Als er bei Antonios Zacheriodakis, vulgo und bayerisch
Toni, im Dionysos an der Theke saß und sich in ein extragroßes Gyros und sein
Weißbier vertieft hatte, ließ die Anspannung langsam nach. Er wählte erneut
Kassandras Nummer und hörte wieder nur, dass der Teilnehmer vorübergehend nicht
erreichbar sei. Wie lange war eigentlich vorübergehend? Er hätte vielleicht bei
der Schwester anrufen können, aber er wusste ja nicht mal deren Namen. Er
wusste, dass diese mit einem Patentanwalt verheiratet war und immer das good
girl gewesen war im Gegensatz zum schwarzen Schaf Kassandra.
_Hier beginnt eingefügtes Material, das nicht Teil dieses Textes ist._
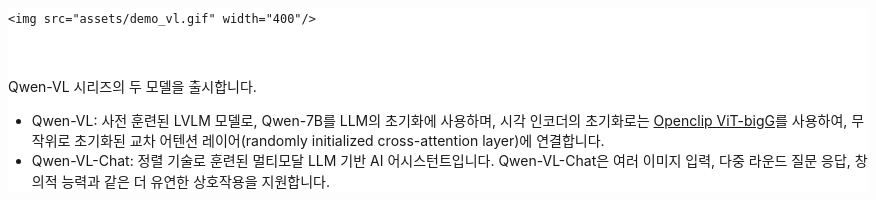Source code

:     <img src="assets/demo_vl.gif" width="400"/>
<p>
<br>

Qwen-VL 시리즈의 두 모델을 출시합니다.

- Qwen-VL: 사전 훈련된 LVLM 모델로, Qwen-7B를 LLM의 초기화에 사용하며, 시각 인코더의 초기화로는 [Openclip ViT-bigG](https://github.com/mlfoundations/open_clip)를 사용하여, 무작위로 초기화된 교차 어텐션 레이어(randomly initialized cross-attention layer)에 연결합니다.
- Qwen-VL-Chat: 정렬 기술로 훈련된 멀티모달 LLM 기반 AI 어시스턴트입니다. Qwen-VL-Chat은 여러 이미지 입력, 다중 라운드 질문 응답, 창의적 능력과 같은 더 유연한 상호작용을 지원합니다.
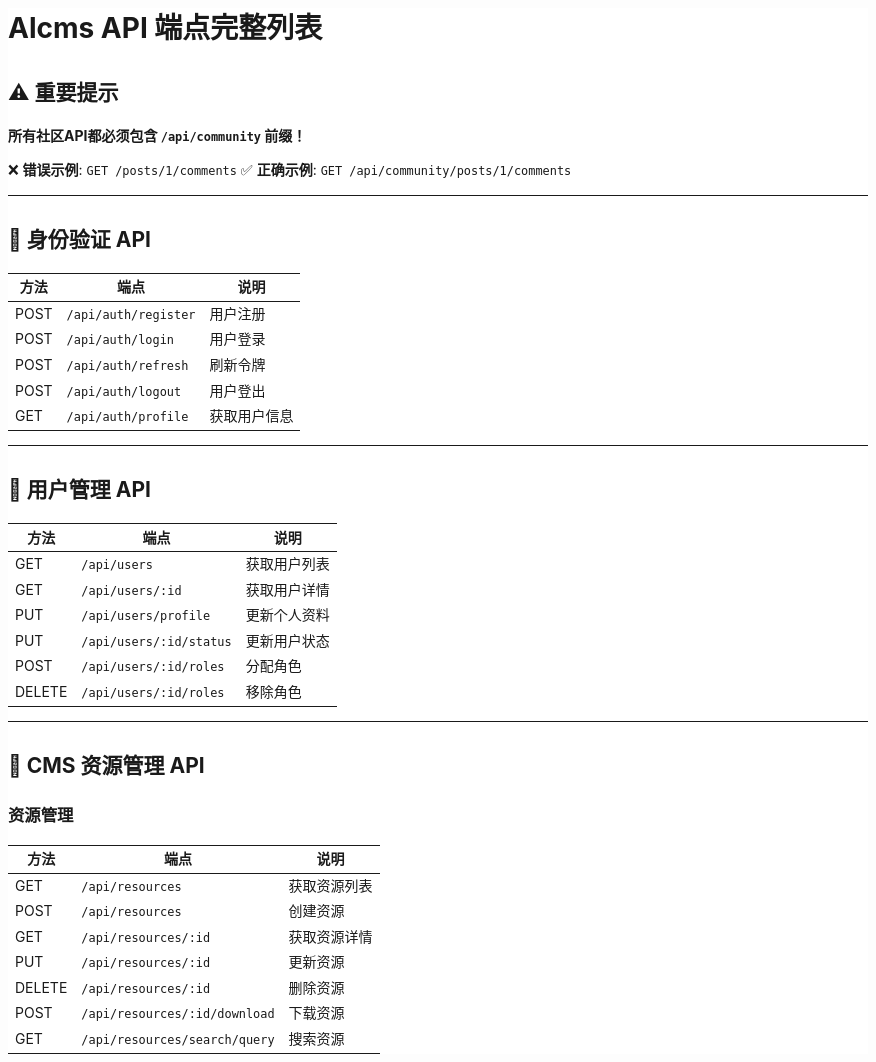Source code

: # Alcms API 端点完整列表

## ⚠️ 重要提示

**所有社区API都必须包含 `/api/community` 前缀！**

❌ **错误示例**: `GET /posts/1/comments`
✅ **正确示例**: `GET /api/community/posts/1/comments`

---

## 🔐 身份验证 API

| 方法 | 端点 | 说明 |
|------|------|------|
| POST | `/api/auth/register` | 用户注册 |
| POST | `/api/auth/login` | 用户登录 |
| POST | `/api/auth/refresh` | 刷新令牌 |
| POST | `/api/auth/logout` | 用户登出 |
| GET | `/api/auth/profile` | 获取用户信息 |

---

## 👥 用户管理 API

| 方法 | 端点 | 说明 |
|------|------|------|
| GET | `/api/users` | 获取用户列表 |
| GET | `/api/users/:id` | 获取用户详情 |
| PUT | `/api/users/profile` | 更新个人资料 |
| PUT | `/api/users/:id/status` | 更新用户状态 |
| POST | `/api/users/:id/roles` | 分配角色 |
| DELETE | `/api/users/:id/roles` | 移除角色 |

---

## 📄 CMS 资源管理 API

### 资源管理
| 方法 | 端点 | 说明 |
|------|------|------|
| GET | `/api/resources` | 获取资源列表 |
| POST | `/api/resources` | 创建资源 |
| GET | `/api/resources/:id` | 获取资源详情 |
| PUT | `/api/resources/:id` | 更新资源 |
| DELETE | `/api/resources/:id` | 删除资源 |
| POST | `/api/resources/:id/download` | 下载资源 |
| GET | `/api/resources/search/query` | 搜索资源 |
Keiner sprach ihn an, ein, zwei frühe Abendgäste
nickten ihm lediglich kurz zu. Auch das war etwas, was Frauen nie verstanden.
Den gewichtigen Wert des Kneipenschweigens. Und den Wert der schlechten
Freunde: In seiner Ausbildungszeit im verhassten Augsburg hatte sein Kumpel
Matthias auch dort studiert, und sie hatten sich unregelmäßig getroffen: zum
Tütenbauen, Billard und Kickern. Irgendwann hatte ihn Matte mal nach seiner
Adresse gefragt, und Gerhard war völlig konsterniert gewesen. Da wohnten sie
seit einem halben Jahr in derselben Stadt, und sein bester Kumpel wusste nicht
mal seine Adresse und Telefonnummer. Genau das hatte er Matte auch vorgeworfen
mit dem Zusatz: »Na, du bist mir mal ein toller Freund!« Der Konter war einer
der Sätze, die ihn sein Leben lang begleitet hatten und begleiten würden: »Ich
erwarte von dir, dass du mir hundertprozentig hilfst, wenn mir einer in der
Kneipe ein Messer an die Kehle hält. Ich will sicher sein, dass du mich in
Bukarest oder Budapest oder sonst wo abholst, wenn ich dich anrufe, ohne Frage
nach dem Warum. Wo du wohnst, ist mir scheißegal, auch dass wir uns mal
monatelang nicht sehen. Okay, ich bin ein schlechter Freund. Such dir gute
Freunde, oder leb mit den schlechten.«
Gerhard lebte mit den schlechten, mit den Jungs, die
er maximal dreimal im Jahr sah und die er auch in Timbuktu abgeholt hätte. Sie
waren sein Halt, sein loser Faden, und das genügte ihm vollkommen.